=== Input data ===
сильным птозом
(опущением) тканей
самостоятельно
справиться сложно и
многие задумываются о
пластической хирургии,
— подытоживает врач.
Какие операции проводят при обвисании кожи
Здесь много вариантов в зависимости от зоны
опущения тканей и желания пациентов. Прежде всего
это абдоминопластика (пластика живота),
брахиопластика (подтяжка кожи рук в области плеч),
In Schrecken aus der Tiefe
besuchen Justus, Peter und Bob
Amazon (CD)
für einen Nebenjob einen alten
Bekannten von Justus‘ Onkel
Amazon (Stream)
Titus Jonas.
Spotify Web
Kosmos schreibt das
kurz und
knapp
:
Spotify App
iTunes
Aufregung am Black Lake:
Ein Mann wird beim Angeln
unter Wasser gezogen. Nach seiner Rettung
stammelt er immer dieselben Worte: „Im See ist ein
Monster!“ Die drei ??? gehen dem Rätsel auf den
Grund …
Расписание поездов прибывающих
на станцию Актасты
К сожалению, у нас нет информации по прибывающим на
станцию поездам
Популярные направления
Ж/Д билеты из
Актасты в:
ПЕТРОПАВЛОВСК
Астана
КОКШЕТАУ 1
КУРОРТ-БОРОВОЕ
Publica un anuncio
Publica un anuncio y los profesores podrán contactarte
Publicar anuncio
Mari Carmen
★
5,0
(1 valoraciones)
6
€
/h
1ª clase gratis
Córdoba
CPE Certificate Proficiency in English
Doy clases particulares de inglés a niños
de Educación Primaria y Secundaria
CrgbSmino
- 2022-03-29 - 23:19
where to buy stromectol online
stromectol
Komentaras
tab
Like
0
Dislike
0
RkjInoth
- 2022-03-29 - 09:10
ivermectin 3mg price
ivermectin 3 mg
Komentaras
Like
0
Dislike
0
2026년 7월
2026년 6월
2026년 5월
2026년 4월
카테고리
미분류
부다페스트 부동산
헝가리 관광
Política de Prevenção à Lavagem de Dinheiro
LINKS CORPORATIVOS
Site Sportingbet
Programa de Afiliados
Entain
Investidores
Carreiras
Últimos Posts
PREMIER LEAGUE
===
=== Input data ===
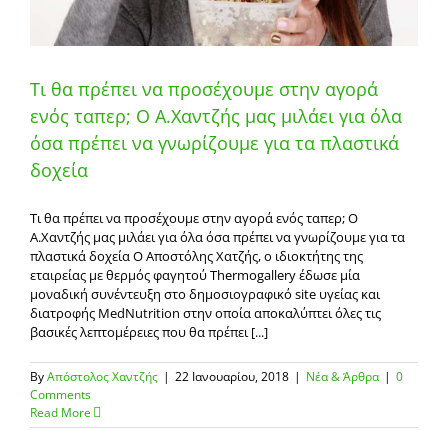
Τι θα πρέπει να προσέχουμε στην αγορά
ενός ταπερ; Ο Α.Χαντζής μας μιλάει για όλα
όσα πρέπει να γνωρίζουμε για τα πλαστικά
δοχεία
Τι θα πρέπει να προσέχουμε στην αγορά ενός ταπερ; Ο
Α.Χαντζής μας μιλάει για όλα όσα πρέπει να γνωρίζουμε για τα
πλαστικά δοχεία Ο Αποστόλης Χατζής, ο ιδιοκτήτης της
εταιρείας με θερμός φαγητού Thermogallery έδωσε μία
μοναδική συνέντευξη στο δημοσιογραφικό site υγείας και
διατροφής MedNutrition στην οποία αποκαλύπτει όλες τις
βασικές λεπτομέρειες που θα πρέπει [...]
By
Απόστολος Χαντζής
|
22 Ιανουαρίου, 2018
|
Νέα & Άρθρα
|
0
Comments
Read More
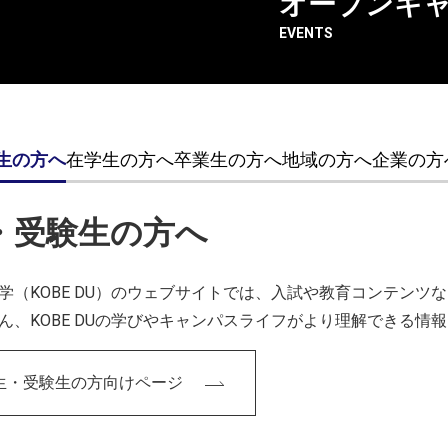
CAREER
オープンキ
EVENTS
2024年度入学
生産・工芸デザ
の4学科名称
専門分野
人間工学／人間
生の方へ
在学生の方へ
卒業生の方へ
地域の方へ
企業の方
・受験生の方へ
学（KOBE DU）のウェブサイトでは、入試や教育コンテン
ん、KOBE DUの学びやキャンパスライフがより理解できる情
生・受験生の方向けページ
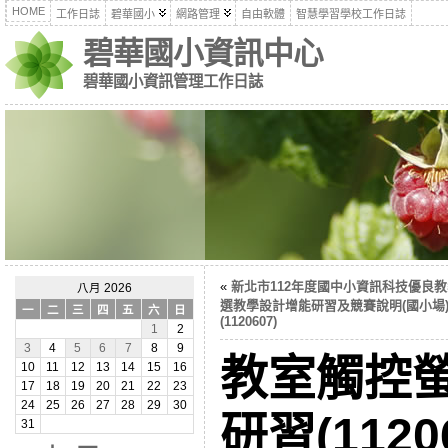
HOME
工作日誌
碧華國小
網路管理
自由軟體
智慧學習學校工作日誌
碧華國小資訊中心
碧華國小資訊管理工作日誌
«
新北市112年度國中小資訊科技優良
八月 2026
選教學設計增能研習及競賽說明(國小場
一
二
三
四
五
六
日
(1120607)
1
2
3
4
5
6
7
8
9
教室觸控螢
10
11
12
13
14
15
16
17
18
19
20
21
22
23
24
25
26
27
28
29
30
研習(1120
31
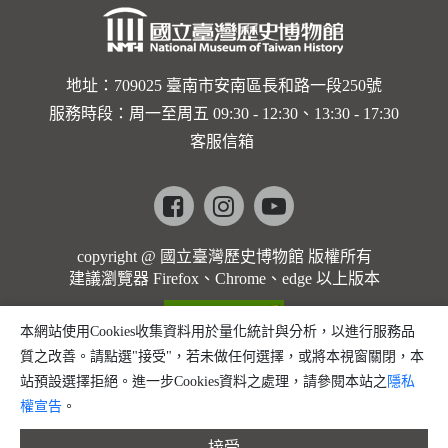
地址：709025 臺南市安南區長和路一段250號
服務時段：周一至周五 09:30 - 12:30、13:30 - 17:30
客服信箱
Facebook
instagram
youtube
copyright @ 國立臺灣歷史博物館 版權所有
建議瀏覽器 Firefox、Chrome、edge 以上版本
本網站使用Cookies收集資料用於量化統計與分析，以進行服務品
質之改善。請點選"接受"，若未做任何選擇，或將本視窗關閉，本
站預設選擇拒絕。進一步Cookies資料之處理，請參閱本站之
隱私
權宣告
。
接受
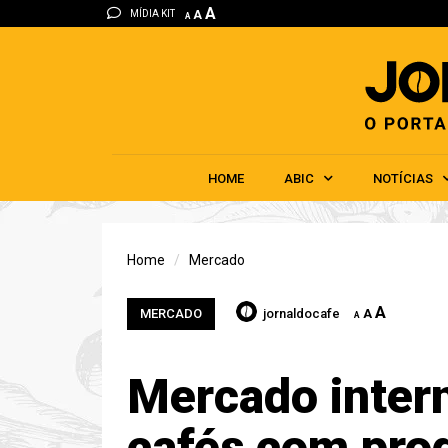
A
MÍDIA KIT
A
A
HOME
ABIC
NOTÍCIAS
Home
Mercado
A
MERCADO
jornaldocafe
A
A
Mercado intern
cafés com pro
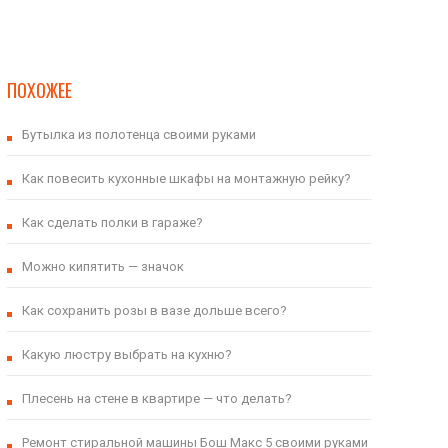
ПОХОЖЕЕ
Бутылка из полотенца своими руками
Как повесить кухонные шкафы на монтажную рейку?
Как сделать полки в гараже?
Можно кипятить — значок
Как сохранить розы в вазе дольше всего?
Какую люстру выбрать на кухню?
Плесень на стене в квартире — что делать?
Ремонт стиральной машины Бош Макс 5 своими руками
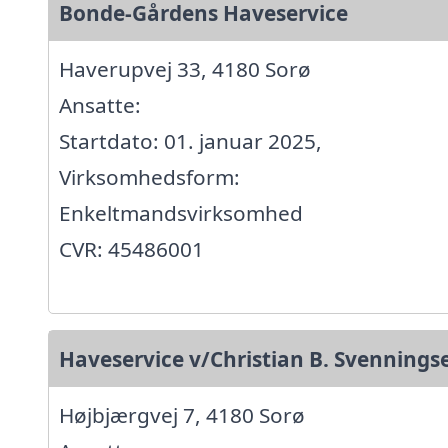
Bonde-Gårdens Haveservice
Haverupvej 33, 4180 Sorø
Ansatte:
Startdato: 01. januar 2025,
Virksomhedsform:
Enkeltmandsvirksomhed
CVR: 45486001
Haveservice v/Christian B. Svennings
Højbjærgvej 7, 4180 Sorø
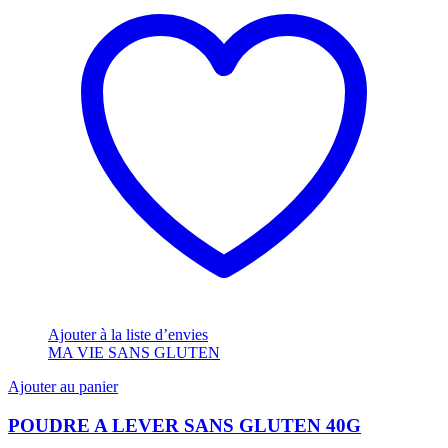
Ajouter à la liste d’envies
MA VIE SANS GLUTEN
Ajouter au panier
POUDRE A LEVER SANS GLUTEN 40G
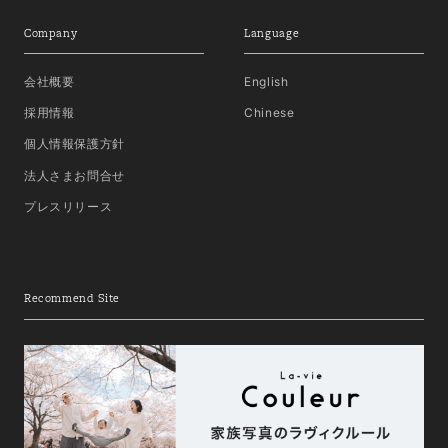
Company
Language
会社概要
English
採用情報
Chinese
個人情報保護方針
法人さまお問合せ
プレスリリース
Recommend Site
===
All lines in the listing above with the string "Justus" should be returned.

besuchen Justus, Peter und Bob
Bekannten von Justus‘ Onkel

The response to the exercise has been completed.